WHAT YOU WILL DO: Convert the material below into a JSON list of strings, one string per line, skipping any blank lines.

Some records:

-- Begin --

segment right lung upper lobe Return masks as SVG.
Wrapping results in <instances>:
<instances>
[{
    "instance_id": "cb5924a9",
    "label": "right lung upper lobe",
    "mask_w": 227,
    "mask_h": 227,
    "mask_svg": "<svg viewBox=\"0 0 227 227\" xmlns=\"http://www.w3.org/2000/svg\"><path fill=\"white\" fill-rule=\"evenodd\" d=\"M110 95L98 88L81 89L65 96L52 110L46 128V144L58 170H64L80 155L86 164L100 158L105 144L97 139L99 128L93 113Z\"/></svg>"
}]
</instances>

-- End --

SOLUTION:
[
  "segment right lung upper lobe Return masks as SVG.",
  "Wrapping results in <instances>:",
  "<instances>",
  "[{",
  "    \"instance_id\": \"cb5924a9\",",
  "    \"label\": \"right lung upper lobe\",",
  "    \"mask_w\": 227,",
  "    \"mask_h\": 227,",
  "    \"mask_svg\": \"<svg viewBox=\\\"0 0 227 227\\\" xmlns=\\\"http://www.w3.org/2000/svg\\\"><path fill=\\\"white\\\" fill-rule=\\\"evenodd\\\" d=\\\"M110 95L98 88L81 89L65 96L52 110L46 128V144L58 170H64L80 155L86 164L100 158L105 144L97 139L99 128L93 113Z\\\"/></svg>\"",
  "}]",
  "</instances>"
]